Since 9/11, several playwrights have attempted to grapple with its cost, aftermath and significance.

Image caption,

Goold (centre) describes Headlong's latest work as "a kind of mosaic"

This year's Edinburgh Fringe saw a number of shows staged to mark the 10th anniversary, while the current production at London's Royal Court also touches on the terror attacks.

In The Faith Machine, external, a young couple make a fateful decision on the morning of 11 September 2001 that sees their lives progress in radically different directions.

Yet it would be misleading to describe Alexi Kaye Campbell's three-act drama as a "9/11 play".

Decade, the latest production from theatre company Headlong, external, has also provoked interest.

A site-specific, multi-authored piece incorporating contemporary dance and music, it is, in the words of director Rupert Goold, "a kind of mosaic" that will tackle 9/11 and its legacy head on.

"Part of the piece addresses healing and what wounds are left behind," says Goold, whose previous productions include a celebrated Macbeth with Sir Patrick Stewart and the award-winning Enron.

"But it wouldn't be theatre if it wasn't provocative, and inevitably that provocation may offend some people."

Staged in a disused building in London's St Katharine Docks, Decade comprises a collage of scenes penned by a team of writers, all working independently.

Their number includes Abi Morgan, creator of BBC drama The Hour, historian Simon Schama and US playwright John Logan, whose other current projects include working on the script for the next James Bond film.

"A lot of the writers felt they couldn't do justice to all those who died, the size of the event and what it meant politically," Goold explains.

"It's really hard to see the whole thing, so there was something about fractured slivers and snapshots that seemed appropriate."

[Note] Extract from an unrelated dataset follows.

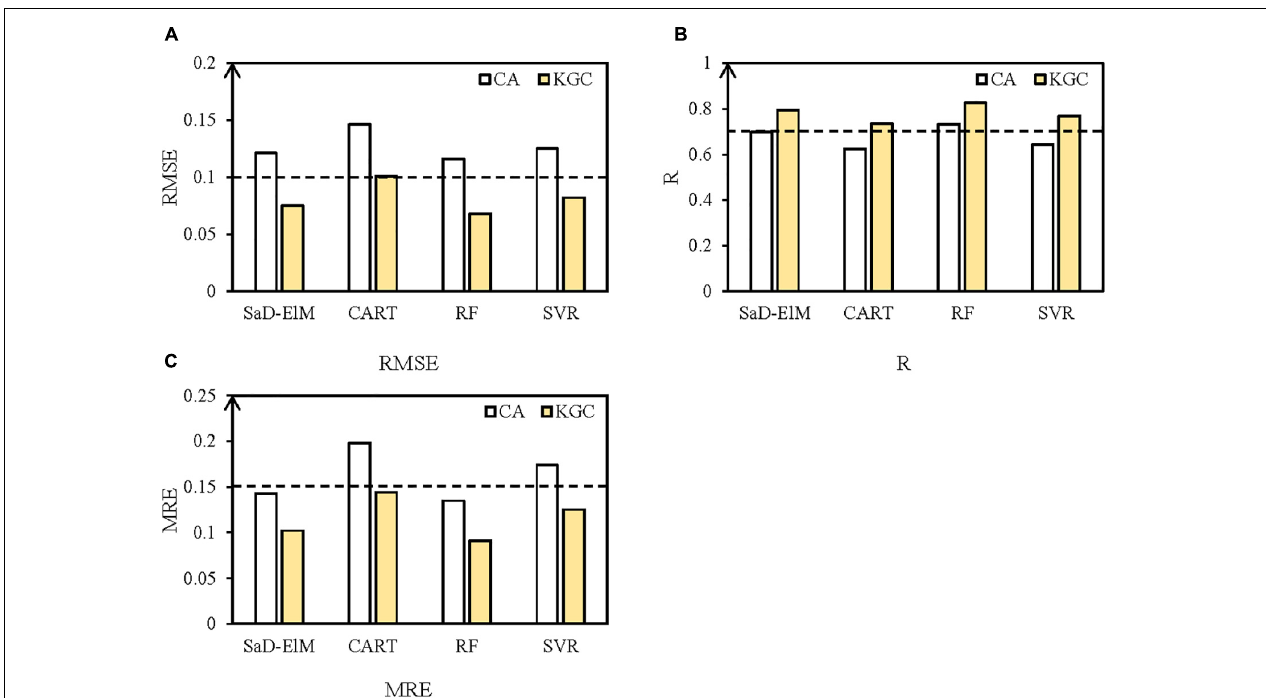
FIGURE 5 | (A) R, (B) RMSE, and (C) MRE of mean predicted SIC with different prediction models. White represents the prediction based on correlation analysis; yellow represents the prediction based on causal analysis.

The issue of what is and isn't appropriate is never far from the director's mind. One of the reasons, Goold says, why Decade has not been presented in a conventional theatre space.

Image caption,

More than a dozen writers contributed to the piece

"I felt the idea of rocking up on [London's] Shaftesbury Avenue at 7.30pm to see a 9/11 show was a bit tasteless.

"However, I think theatre and drama in general has always been one of the great mediums at helping us understand trauma," he adds.

"I hope we will stir the pot a bit in terms of what 9/11 might have meant to different people and allow people to reflect interestingly on that."

So will this be the "9/11 play" some people have been waiting for?

"God no," the director shudders. "We're in no way trying to be definitive.

"But at least we will grapple with it, and even if we fail it will inspire other people to look at it.

"All I can say is we're having a go."

Decade runs at St Katharine Docks in London until 15 October.